Going further: worktrees
Normally you can only have one branch checked out at a time. To switch branches you stash or commit your current work first. A worktree removes that limit: it gives you a second folder on disk, checked out to a different branch, sharing the same repo and history.
# create a second working folder on a new branch
git worktree add ../my-project-feature -b feature-x
# see all your worktrees
git worktree list
# remove it when you're done
git worktree remove ../my-project-featureNow you have your main code in one folder and feature-x in another, both live at the same time. No stashing, no switching back and forth.

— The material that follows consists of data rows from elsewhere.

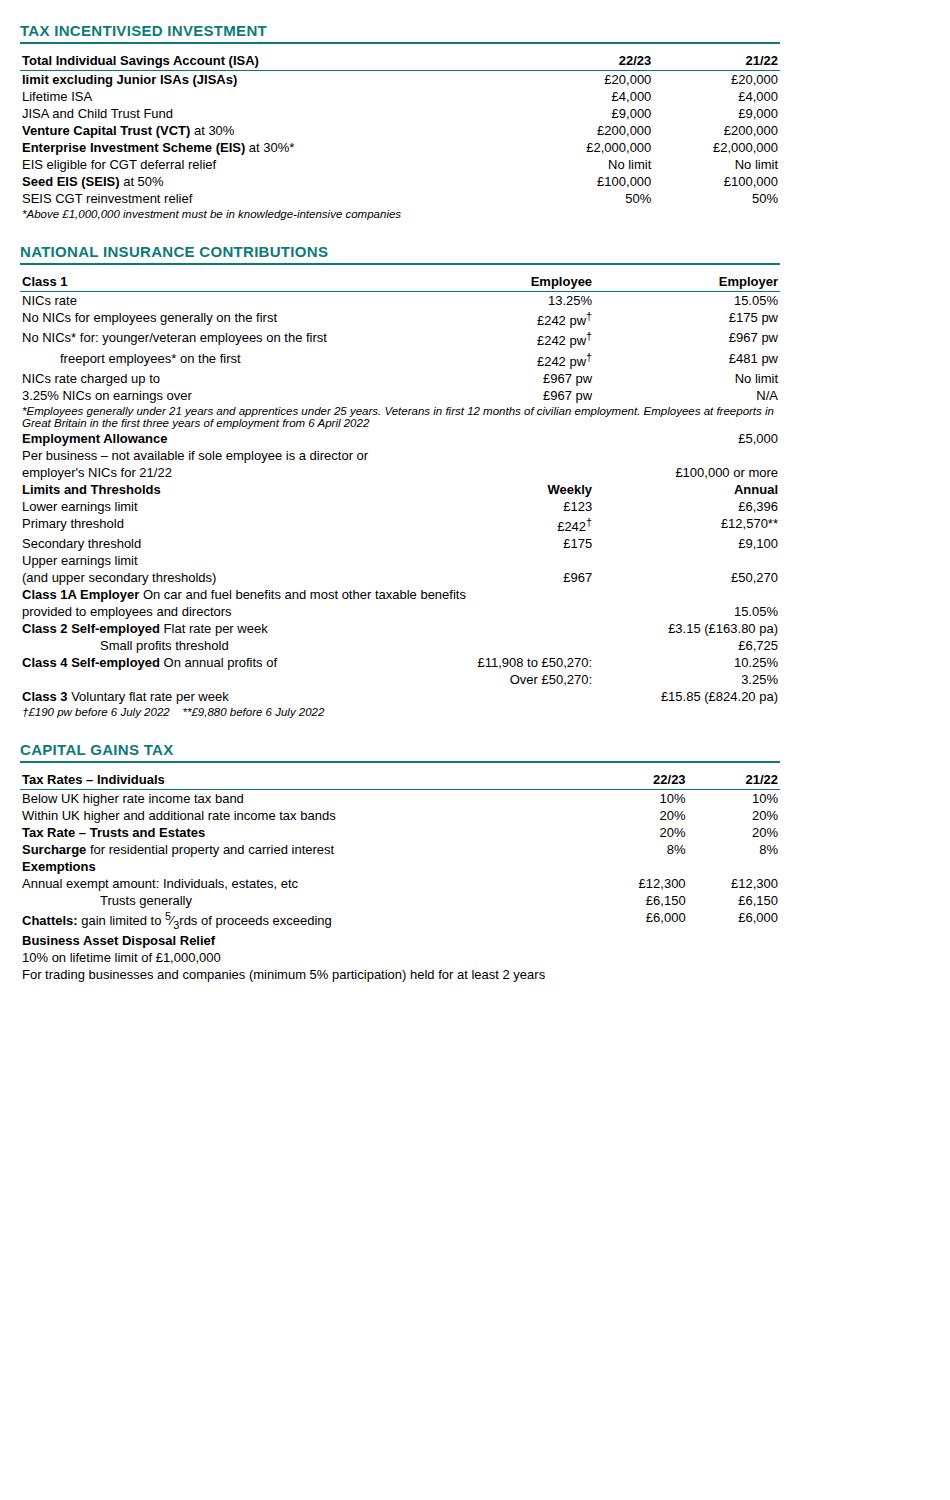Tax Incentivised Investment
| Total Individual Savings Account (ISA) | 22/23 | 21/22 |
| limit excluding Junior ISAs (JISAs) | £20,000 | £20,000 |
| Lifetime ISA | £4,000 | £4,000 |
| JISA and Child Trust Fund | £9,000 | £9,000 |
| Venture Capital Trust (VCT) at 30% | £200,000 | £200,000 |
| Enterprise Investment Scheme (EIS) at 30%* | £2,000,000 | £2,000,000 |
| EIS eligible for CGT deferral relief | No limit | No limit |
| Seed EIS (SEIS) at 50% | £100,000 | £100,000 |
| SEIS CGT reinvestment relief | 50% | 50% |
| *Above £1,000,000 investment must be in knowledge-intensive companies |
National Insurance Contributions
| Class 1 | Employee | Employer |
| NICs rate | 13.25% | 15.05% |
| No NICs for employees generally on the first | £242 pw † | £175 pw |
| No NICs* for: younger/veteran employees on the first | £242 pw † | £967 pw |
| freeport employees* on the first | £242 pw † | £481 pw |
| NICs rate charged up to | £967 pw | No limit |
| 3.25% NICs on earnings over | £967 pw | N/A |
| *Employees generally under 21 years and apprentices under 25 years. Veterans in first 12 months of civilian employment. Employees at freeports in Great Britain in the first three years of employment from 6 April 2022 |
| Employment Allowance | | £5,000 |
| Per business – not available if sole employee is a director or |
| employer's NICs for 21/22 | | £100,000 or more |
| Limits and Thresholds | Weekly | Annual |
| Lower earnings limit | £123 | £6,396 |
| Primary threshold | £242 † | £12,570** |
| Secondary threshold | £175 | £9,100 |
| Upper earnings limit | | |
| (and upper secondary thresholds) | £967 | £50,270 |
| Class 1A Employer On car and fuel benefits and most other taxable benefits |
| provided to employees and directors | | 15.05% |
| Class 2 Self-employed Flat rate per week | | £3.15 (£163.80 pa) |
| Small profits threshold | | £6,725 |
| Class 4 Self-employed On annual profits of | £11,908 to £50,270: | 10.25% |
| | Over £50,270: | 3.25% |
| Class 3 Voluntary flat rate per week | | £15.85 (£824.20 pa) |
| †£190 pw before 6 July 2022 **£9,880 before 6 July 2022 |
Capital Gains Tax
| Tax Rates – Individuals | 22/23 | 21/22 |
| Below UK higher rate income tax band | 10% | 10% |
| Within UK higher and additional rate income tax bands | 20% | 20% |
| Tax Rate – Trusts and Estates | 20% | 20% |
| Surcharge for residential property and carried interest | 8% | 8% |
| Exemptions | | |
| Annual exempt amount: Individuals, estates, etc | £12,300 | £12,300 |
| Trusts generally | £6,150 | £6,150 |
| Chattels: gain limited to 5 ⁄ 3 rds of proceeds exceeding | £6,000 | £6,000 |
| Business Asset Disposal Relief |
| 10% on lifetime limit of £1,000,000 |
| For trading businesses and companies (minimum 5% participation) held for at least 2 years |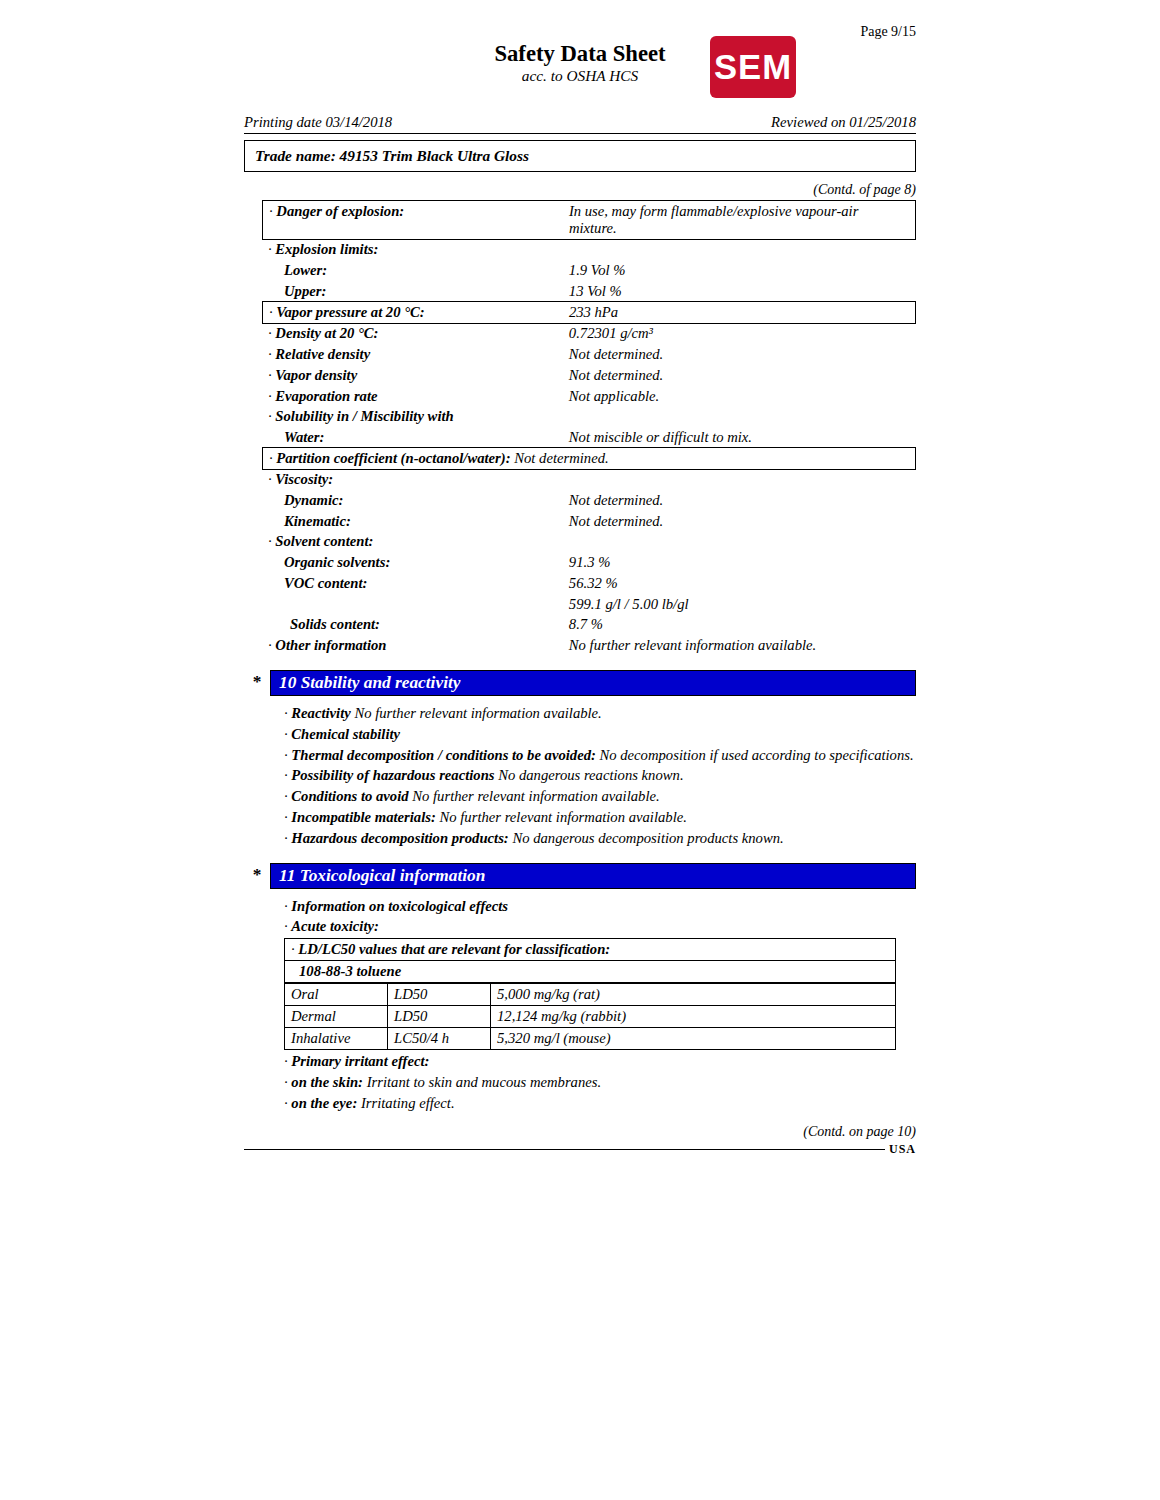Page 9/15
SEM
Safety Data Sheet
acc. to OSHA HCS
Printing date 03/14/2018 Reviewed on 01/25/2018
Trade name: 49153 Trim Black Ultra Gloss
(Contd. of page 8)
| · Danger of explosion: | In use, may form flammable/explosive vapour-air mixture. |
| · Explosion limits: | |
| Lower: | 1.9 Vol % |
| Upper: | 13 Vol % |
| · Vapor pressure at 20 °C: | 233 hPa |
| · Density at 20 °C: | 0.72301 g/cm³ |
| · Relative density | Not determined. |
| · Vapor density | Not determined. |
| · Evaporation rate | Not applicable. |
| · Solubility in / Miscibility with | |
| Water: | Not miscible or difficult to mix. |
| · Partition coefficient (n-octanol/water): Not determined. |
| · Viscosity: | |
| Dynamic: | Not determined. |
| Kinematic: | Not determined. |
| · Solvent content: | |
| Organic solvents: | 91.3 % |
| VOC content: | 56.32 % |
| | 599.1 g/l / 5.00 lb/gl |
| Solids content: | 8.7 % |
| · Other information | No further relevant information available. |
*
10 Stability and reactivity
· Reactivity No further relevant information available.
· Chemical stability
· Thermal decomposition / conditions to be avoided: No decomposition if used according to specifications.
· Possibility of hazardous reactions No dangerous reactions known.
· Conditions to avoid No further relevant information available.
· Incompatible materials: No further relevant information available.
· Hazardous decomposition products: No dangerous decomposition products known.
*
11 Toxicological information
· Information on toxicological effects
· Acute toxicity:
· LD/LC50 values that are relevant for classification:
108-88-3 toluene
| Oral | LD50 | 5,000 mg/kg (rat) |
| Dermal | LD50 | 12,124 mg/kg (rabbit) |
| Inhalative | LC50/4 h | 5,320 mg/l (mouse) |
· Primary irritant effect:
· on the skin: Irritant to skin and mucous membranes.
· on the eye: Irritating effect.
(Contd. on page 10)
USA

Running multiple Claude agents at once
Here's where worktrees get powerful for vibe coding. Each worktree is an isolated folder on its own branch, so you can point a separate Claude Code session at each one and let them work in parallel without stepping on each other.
# one worktree per task
git worktree add ../proj-feature -b feature-x
git worktree add ../proj-tests -b add-tests
# then open a Claude Code session in each folder
cd ../proj-feature # agent A builds the feature
cd ../proj-tests # agent B writes the testsAgent A builds a feature on feature-x while Agent B writes tests on add-tests. They share the same project history but never touch each other's files. When each one is done, you commit and push its branch independently, then merge both into main.
That's Git for vibe coding. Four commands to never lose work, branches to experiment safely, and worktrees to run a small fleet of agents at once. Set up the basics today, and the rest you pick up as you need it.